» WORK TASK A
In the forum thread, where do the blank rows containing the formula end up after holly00 sorts the slave sheet?
*** Opening EXTRACT TO READ ***
4. How do I ensure sorting data in the master or the slave is not a problem?

Any help or tips would be much appreciated!
Thanks!!!!!!!


----------



## jimr381 (Jul 20, 2007)

Are you also trying to lookup specific values within the master sheet as well in the slave sheet?


----------



## holly00 (Jul 27, 2007)

Thanks for your reply jimr,
I'm not sure I understand the question completely... I want the slave sheet to lookup some of the data (columns) from all of the records (rows) in the master sheet. There is no need to lookup specific values. Does that answer your question?
Thanks again!!!!!!!!!!!!!


----------



## slurpee55 (Oct 20, 2004)

Enter something like this in the master sheet: =IF(ISBLANK(Sheet1!A1)," ",Sheet1!A1) (in this case, the master can be Sheet2, Sheet3.... - if it is in another workbook entirely, then you need to list the full location).


----------



## holly00 (Jul 27, 2007)

Thanks again,
Do you mean enter the formula in the master sheet or the slave sheet? I used this formula originally in the slave sheet and the problem is the slave sheet doesn't recognise the blanks as blanks. I have attached a sample spreadsheet with the master as one sheet and the slave as another. I have sorted the slave and the blank rows that have the formula in them are not sorted to the end of the data, but are in between the alphas and numerics for some reason.
Any ideas why that might be happening and how to get rid of it?
Help is much appreciated!!!!!


----------



## slurpee55 (Oct 20, 2004)

Yes, what I called the master is what you are calling the slave - sorry.
As for sorting, well, the best I can do is to suggest a free add-in for Excel from http://www.asap-utilities.com/ (I use this constantly). It has an advanced sort that lets you sort, among other things, an alphanumeric string based on the numeric portions. This will put the blanks at the bottom in a descending sort, but, since it ignores the alpha part, your data going down will be ...700, 570P, 560P, 500...


----------
*** Closing EXTRACT TO READ ***
*** Opening DATA FOR ANALYSIS ***
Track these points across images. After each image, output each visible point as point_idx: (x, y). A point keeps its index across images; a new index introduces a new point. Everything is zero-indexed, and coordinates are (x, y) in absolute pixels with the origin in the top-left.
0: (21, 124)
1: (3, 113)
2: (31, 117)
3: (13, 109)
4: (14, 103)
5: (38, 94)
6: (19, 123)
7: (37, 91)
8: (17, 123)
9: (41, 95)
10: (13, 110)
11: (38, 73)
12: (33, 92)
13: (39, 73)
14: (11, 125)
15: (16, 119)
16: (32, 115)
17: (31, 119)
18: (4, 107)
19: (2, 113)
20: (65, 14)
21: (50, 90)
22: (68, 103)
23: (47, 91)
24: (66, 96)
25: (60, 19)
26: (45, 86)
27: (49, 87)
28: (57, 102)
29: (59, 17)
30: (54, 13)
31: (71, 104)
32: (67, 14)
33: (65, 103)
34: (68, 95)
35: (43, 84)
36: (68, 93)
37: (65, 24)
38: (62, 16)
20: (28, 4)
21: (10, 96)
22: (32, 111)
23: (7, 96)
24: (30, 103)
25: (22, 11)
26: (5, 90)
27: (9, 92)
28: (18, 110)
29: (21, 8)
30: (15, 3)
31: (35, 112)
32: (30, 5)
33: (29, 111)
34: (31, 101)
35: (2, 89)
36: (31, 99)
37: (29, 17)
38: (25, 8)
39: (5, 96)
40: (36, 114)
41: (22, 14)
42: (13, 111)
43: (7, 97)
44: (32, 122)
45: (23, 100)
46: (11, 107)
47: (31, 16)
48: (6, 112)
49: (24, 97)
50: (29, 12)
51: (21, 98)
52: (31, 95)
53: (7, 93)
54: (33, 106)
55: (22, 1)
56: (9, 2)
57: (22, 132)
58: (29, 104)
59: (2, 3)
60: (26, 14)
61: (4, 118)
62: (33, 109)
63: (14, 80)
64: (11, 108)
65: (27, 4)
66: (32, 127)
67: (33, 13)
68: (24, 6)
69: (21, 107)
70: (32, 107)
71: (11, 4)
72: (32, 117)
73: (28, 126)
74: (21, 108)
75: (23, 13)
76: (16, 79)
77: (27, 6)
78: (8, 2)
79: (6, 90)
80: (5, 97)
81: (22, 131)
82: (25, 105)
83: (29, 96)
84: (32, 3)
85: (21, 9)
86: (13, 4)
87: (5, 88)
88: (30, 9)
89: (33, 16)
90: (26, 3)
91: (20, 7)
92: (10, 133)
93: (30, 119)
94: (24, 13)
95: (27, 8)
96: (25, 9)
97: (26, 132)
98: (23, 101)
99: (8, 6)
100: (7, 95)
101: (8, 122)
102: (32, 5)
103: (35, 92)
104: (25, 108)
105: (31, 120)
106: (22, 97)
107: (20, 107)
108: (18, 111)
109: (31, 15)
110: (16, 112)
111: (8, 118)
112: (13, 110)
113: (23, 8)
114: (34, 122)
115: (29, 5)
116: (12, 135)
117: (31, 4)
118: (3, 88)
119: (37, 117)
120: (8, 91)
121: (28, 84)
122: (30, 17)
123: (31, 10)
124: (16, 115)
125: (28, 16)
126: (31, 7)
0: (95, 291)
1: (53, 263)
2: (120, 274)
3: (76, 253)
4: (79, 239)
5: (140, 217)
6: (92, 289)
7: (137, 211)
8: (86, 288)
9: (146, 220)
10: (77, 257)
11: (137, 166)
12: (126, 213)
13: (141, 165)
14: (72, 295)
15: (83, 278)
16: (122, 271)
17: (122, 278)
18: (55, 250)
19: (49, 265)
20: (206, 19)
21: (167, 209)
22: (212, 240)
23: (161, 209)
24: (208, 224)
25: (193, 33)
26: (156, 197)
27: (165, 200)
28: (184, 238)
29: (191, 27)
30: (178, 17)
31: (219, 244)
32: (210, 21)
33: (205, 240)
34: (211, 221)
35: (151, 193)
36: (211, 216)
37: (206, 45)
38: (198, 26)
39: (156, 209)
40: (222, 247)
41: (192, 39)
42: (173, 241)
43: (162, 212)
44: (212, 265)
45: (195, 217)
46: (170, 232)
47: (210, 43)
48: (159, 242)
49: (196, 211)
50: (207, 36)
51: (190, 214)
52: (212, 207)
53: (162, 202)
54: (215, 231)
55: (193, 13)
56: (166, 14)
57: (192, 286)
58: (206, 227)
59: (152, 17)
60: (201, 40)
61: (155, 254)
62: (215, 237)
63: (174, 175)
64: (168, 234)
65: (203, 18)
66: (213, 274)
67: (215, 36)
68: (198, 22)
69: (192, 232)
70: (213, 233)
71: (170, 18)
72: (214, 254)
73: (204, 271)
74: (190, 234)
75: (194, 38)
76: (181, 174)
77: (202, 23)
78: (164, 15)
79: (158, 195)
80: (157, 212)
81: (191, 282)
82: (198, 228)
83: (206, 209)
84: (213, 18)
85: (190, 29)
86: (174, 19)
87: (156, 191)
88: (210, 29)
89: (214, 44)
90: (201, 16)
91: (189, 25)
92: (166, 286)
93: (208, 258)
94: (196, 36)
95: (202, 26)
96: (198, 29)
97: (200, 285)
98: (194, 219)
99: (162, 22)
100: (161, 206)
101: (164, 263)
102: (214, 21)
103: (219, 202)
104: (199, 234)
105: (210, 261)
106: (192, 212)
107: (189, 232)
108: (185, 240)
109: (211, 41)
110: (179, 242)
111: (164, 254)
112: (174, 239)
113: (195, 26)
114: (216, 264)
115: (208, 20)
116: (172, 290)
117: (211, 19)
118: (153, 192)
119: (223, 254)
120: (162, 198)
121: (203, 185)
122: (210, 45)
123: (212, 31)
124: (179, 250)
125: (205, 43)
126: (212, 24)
*** Closing DATA FOR ANALYSIS ***
» WORK TASK B
Reproduce the rows word for word, starting from the first line and running through the line that contains "32: (67, 14)", with both ends included.

» FINAL ANSWER A
They end up in between the alphas and numerics instead of at the end of the data.

» FINAL ANSWER B
Track these points across images. After each image, output each visible point as point_idx: (x, y). A point keeps its index across images; a new index introduces a new point. Everything is zero-indexed, and coordinates are (x, y) in absolute pixels with the origin in the top-left.
0: (21, 124)
1: (3, 113)
2: (31, 117)
3: (13, 109)
4: (14, 103)
5: (38, 94)
6: (19, 123)
7: (37, 91)
8: (17, 123)
9: (41, 95)
10: (13, 110)
11: (38, 73)
12: (33, 92)
13: (39, 73)
14: (11, 125)
15: (16, 119)
16: (32, 115)
17: (31, 119)
18: (4, 107)
19: (2, 113)
20: (65, 14)
21: (50, 90)
22: (68, 103)
23: (47, 91)
24: (66, 96)
25: (60, 19)
26: (45, 86)
27: (49, 87)
28: (57, 102)
29: (59, 17)
30: (54, 13)
31: (71, 104)
32: (67, 14)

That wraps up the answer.